— Ваше величество их не получите.
— Странно! Как, мой суперинтендант не добудет мне денег?
Кольбер отрицательно покачал головой.
— Что же это значит? Неужели мы обременены такими долгами, что государственные доходы все равно что не существуют?
— Да, ваше величество.
Король нахмурил брови.
— Хорошо, — сказал он, — я соберу платежные обязательства и добьюсь от их держателей уменьшения налога и продажи по дешевым ценам.
— Невозможно, ваше величество: платежные обязательства превращены в векселя, которые для удобства и облегчения сделок разрезаны на столько частей, что теперь не узнать оригинала.
Людовик в сильном волнении ходил по комнате, все еще нахмурив брови.
Вдруг он остановился и спросил:
— Если все это правда, я разорен, еще не начав царствовать?
— Да, ваше величество, разорены, — отвечал бесстрастный счетовод.
— Однако ж деньги куда-нибудь делись?
— Разумеется, ваше величество, и для начала я принес записку о капиталах кардинала Мазарини, о которых он не хотел упомянуть ни в своем завещании, ни в других актах; он доверил их мне.
— Вам?
— Да, государь, и приказал передать их вашему величеству.
— Как!
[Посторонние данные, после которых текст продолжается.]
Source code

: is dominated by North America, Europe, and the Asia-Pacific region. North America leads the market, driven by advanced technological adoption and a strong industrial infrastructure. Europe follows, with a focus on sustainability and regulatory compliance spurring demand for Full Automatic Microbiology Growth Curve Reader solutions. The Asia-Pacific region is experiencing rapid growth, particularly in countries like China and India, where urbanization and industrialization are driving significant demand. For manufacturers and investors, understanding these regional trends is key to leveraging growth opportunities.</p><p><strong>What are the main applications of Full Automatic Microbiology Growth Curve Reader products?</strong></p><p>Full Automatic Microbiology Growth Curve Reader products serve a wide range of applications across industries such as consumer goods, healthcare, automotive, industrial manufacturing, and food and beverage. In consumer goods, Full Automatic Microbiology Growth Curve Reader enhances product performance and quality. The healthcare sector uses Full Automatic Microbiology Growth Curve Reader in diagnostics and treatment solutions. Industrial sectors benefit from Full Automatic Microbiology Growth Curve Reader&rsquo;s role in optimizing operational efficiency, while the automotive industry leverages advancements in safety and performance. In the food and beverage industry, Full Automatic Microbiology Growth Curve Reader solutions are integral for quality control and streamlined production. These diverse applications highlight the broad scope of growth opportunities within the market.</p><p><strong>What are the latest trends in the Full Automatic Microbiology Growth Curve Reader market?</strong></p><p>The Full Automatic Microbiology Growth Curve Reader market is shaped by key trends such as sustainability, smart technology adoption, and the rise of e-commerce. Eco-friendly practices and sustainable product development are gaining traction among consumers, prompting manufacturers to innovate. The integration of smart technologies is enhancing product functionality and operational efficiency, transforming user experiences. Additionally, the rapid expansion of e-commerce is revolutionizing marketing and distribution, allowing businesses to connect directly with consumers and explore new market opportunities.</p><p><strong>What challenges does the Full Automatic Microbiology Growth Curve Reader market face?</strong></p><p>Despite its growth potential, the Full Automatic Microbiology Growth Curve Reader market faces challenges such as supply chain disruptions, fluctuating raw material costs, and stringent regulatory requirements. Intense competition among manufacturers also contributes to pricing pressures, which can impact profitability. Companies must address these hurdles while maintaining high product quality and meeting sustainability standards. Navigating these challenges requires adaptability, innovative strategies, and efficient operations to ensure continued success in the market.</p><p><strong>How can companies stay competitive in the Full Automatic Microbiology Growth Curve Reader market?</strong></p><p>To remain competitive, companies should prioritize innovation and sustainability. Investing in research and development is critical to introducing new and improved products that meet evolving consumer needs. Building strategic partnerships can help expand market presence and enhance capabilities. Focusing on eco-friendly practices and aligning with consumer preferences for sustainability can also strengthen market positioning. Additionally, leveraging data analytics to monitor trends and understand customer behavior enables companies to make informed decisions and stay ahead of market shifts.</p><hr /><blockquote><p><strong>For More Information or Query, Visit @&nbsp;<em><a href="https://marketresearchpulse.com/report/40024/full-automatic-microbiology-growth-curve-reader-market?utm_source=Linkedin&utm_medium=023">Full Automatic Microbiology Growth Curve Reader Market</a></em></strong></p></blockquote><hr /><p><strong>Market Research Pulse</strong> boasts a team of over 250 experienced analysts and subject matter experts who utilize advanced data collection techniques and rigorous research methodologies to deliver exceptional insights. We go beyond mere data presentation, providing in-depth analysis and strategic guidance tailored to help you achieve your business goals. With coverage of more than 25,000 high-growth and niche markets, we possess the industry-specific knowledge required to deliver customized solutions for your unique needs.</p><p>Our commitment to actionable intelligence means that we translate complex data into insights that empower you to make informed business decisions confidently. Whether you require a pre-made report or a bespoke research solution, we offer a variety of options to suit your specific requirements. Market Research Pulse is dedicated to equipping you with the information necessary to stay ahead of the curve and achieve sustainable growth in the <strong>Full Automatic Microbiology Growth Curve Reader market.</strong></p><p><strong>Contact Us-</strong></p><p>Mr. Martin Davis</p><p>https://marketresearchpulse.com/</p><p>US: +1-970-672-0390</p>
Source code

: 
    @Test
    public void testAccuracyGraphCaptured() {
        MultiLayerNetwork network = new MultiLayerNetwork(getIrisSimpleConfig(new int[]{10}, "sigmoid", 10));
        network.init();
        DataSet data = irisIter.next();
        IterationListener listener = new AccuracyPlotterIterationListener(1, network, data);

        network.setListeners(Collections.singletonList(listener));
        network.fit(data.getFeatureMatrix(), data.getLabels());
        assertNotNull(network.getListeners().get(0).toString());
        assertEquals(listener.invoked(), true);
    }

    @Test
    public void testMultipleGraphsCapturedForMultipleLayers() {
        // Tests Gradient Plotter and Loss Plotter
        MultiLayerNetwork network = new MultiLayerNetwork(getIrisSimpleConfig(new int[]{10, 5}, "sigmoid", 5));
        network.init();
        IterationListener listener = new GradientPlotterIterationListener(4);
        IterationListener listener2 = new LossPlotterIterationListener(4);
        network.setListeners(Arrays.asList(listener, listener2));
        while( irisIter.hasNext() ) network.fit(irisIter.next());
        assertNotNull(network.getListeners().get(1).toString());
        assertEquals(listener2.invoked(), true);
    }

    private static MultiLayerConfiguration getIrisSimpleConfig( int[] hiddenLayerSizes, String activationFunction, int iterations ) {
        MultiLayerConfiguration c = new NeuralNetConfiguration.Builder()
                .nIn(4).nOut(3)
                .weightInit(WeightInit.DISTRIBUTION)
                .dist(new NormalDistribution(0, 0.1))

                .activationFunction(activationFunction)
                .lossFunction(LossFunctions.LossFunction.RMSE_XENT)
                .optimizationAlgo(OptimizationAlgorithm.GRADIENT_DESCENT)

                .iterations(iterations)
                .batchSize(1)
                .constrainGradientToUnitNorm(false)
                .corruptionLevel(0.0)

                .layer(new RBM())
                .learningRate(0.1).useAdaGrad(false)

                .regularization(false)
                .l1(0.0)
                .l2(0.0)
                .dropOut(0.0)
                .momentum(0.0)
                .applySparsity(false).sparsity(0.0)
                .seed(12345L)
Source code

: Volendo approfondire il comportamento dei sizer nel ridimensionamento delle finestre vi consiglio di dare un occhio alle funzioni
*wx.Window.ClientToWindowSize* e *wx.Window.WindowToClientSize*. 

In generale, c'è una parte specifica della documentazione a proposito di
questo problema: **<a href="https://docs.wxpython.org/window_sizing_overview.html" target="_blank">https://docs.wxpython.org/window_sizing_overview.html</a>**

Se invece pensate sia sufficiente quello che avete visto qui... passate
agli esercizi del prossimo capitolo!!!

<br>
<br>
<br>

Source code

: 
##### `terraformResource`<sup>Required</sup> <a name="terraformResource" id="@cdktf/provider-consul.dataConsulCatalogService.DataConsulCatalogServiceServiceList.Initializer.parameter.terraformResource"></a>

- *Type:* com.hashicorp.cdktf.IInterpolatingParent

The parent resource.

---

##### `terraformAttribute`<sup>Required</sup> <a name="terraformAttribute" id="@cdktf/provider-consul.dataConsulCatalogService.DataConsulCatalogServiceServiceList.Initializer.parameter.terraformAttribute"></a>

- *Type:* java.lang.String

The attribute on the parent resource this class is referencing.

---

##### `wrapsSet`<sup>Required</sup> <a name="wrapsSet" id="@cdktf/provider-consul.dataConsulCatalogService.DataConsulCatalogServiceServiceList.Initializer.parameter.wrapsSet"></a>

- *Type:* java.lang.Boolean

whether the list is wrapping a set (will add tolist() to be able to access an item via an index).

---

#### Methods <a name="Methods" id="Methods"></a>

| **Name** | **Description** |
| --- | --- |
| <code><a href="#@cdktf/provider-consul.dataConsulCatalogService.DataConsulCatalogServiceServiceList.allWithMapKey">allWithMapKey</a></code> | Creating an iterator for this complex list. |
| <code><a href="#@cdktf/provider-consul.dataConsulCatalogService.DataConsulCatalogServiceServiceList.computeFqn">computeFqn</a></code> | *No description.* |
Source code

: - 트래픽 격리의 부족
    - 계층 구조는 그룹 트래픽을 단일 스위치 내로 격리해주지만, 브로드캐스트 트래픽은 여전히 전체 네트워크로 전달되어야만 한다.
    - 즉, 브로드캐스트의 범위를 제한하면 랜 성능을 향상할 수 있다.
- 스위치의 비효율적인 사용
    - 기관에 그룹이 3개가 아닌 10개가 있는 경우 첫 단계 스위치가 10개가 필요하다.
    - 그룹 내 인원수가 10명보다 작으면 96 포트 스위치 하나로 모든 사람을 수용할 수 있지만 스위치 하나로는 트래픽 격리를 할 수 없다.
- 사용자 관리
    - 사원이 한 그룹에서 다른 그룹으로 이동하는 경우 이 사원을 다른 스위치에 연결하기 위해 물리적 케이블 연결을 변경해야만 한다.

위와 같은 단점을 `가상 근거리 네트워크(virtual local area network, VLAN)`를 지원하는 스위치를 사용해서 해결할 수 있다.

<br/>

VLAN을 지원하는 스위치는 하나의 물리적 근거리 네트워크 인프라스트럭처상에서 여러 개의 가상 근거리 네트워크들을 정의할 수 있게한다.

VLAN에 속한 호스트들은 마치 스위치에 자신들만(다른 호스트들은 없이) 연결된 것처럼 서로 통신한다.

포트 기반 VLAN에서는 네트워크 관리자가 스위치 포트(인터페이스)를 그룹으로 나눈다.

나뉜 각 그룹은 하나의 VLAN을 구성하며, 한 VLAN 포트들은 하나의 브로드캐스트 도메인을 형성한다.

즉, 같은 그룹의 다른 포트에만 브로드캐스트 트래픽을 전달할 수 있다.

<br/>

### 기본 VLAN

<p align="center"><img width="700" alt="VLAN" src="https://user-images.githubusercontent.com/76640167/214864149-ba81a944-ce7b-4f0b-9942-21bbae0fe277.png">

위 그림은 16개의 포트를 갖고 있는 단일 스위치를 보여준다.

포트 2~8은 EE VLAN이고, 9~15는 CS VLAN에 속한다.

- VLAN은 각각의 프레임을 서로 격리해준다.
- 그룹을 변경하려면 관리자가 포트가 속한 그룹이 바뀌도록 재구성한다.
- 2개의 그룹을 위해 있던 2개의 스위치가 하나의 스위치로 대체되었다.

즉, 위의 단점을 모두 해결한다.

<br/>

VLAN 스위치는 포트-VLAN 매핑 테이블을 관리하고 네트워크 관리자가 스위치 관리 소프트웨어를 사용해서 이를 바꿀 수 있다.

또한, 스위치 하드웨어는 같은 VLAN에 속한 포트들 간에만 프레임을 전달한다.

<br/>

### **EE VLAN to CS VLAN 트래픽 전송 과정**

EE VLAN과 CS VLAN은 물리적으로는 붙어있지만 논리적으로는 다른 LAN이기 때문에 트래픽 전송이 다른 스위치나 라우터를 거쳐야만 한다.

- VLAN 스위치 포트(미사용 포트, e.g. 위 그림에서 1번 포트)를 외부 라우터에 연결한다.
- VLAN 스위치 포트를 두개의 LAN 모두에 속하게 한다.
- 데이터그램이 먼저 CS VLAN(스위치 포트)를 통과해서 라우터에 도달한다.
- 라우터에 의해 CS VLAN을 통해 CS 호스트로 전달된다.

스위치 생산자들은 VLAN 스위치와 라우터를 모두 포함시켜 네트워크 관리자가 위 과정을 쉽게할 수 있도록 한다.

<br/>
Кроме сорока миллионов, упомянутых в завещании, у господина Мазарини были еще деньги?
Кольбер поклонился.
— Какая бездонная пропасть этот человек! — прошептал король. — С одной стороны — Мазарини, с другой — Фуке; у них, может быть, более ста миллионов. Неудивительно, что у меня пусто в казне.
Кольбер ждал, не двигаясь с места.
— А сумма, которую вы должны передать мне, заслуживает внимания? — спросил король.
— Да, ваше величество, кругленькая сумма.
— Она составляет?
— Тринадцать миллионов ливров, государь.
— Тринадцать миллионов! — воскликнул Людовик XIV с радостным трепетом. — Вы говорите — тринадцать миллионов, господин Кольбер?
— Да, тринадцать миллионов, ваше величество.
— И никто не знает о них?
— Никто.
— И они в ваших руках?
— Да, ваше величество.
— Когда я могу получить их?
— Через два часа.
— Где же они?
— В погребе дома, принадлежавшего господину кардиналу и доставшегося мне по его завещанию.
— Так вы знаете завещание кардинала?
— У меня есть копия, подписанная его рукой.
Кольбер вынул бумагу из кармана и показал королю. Король прочел статью о передаче дома.
— Но, — сказал он, — здесь говорится только о доме и ни слова о деньгах.
— О них говорит моя совесть.
— И Мазарини доверился вам?
— Почему же нет, ваше величество?
— Он… такой недоверчивый!
— Мне, ваше величество, он, как видите, доверял.
Людовик с удивлением взглянул на простое, но выразительное лицо Кольбера.
— Вы честный человек, господин Кольбер, — сказал он.
— Это не добродетель, а долг, — холодно ответил Кольбер.
— Но эти деньги, может быть, принадлежат его семейству?
— Если б они принадлежали его семейству, то вошли бы в завещание, как вошло туда все имущество кардинала. Если б эти деньги принадлежали его семейству, то я, писавший дарственную, прибавил бы их к тем сорока миллионам, которые господин кардинал предлагал вам.
— Как! Вы составляли дарственную?
— Я, ваше величество.
— И кардинал любил вас? — спросил наивно король.
— Я говорил его высокопреосвященству, что ваше величество не примет дара, — сказал Кольбер прежним спокойным тоном.
Людовик провел рукою по лбу.
— О, как я еще молод, чтобы управлять людьми, — прошептал он.
Кольбер ждал, пока король придет в себя.
— В котором часу прикажете доставить деньги, государь? — спросил Кольбер немного погодя.
— Сегодня, в одиннадцать часов вечера. Пусть никто не знает, что я получил их.
— Куда прикажете привезти их?
— В Лувр. Благодарю вас, господин Кольбер!
Кольбер поклонился и вышел.
— Тринадцать миллионов! — воскликнул король, оставшись один. — Невероятно!
Потом он опустил голову на руки и как будто задремал.
Но через минуту король поднял голову, встал и, распахнув окно, подставил горевшее лицо свежему утреннему ветру, пропитанному благоуханием деревьев и цветов. Сияющая заря занималась на горизонте. Первые лучи солнца осветили молодого короля.